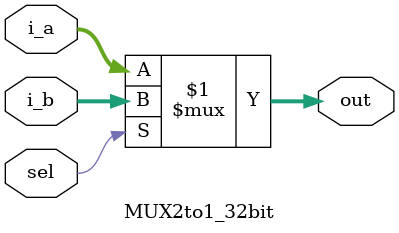
<source format=v>
`timescale 1ns / 1ps

module MUX2to1_32bit(
    input [31:0] i_a,
    input [31:0] i_b,
    input sel,
    output [31:0] out );
    
    assign out = sel ? i_b :i_a;
    
endmodule

</source>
================================
WHAT YOU HAVE TO DO » In the answer, the data should reappear exactly, with no pictures.

EXPECTED ANSWER »
<source format=v>
`timescale 1ns / 1ps

module MUX2to1_32bit(
    input [31:0] i_a,
    input [31:0] i_b,
    input sel,
    output [31:0] out );
    
    assign out = sel ? i_b :i_a;
    
endmodule

</source>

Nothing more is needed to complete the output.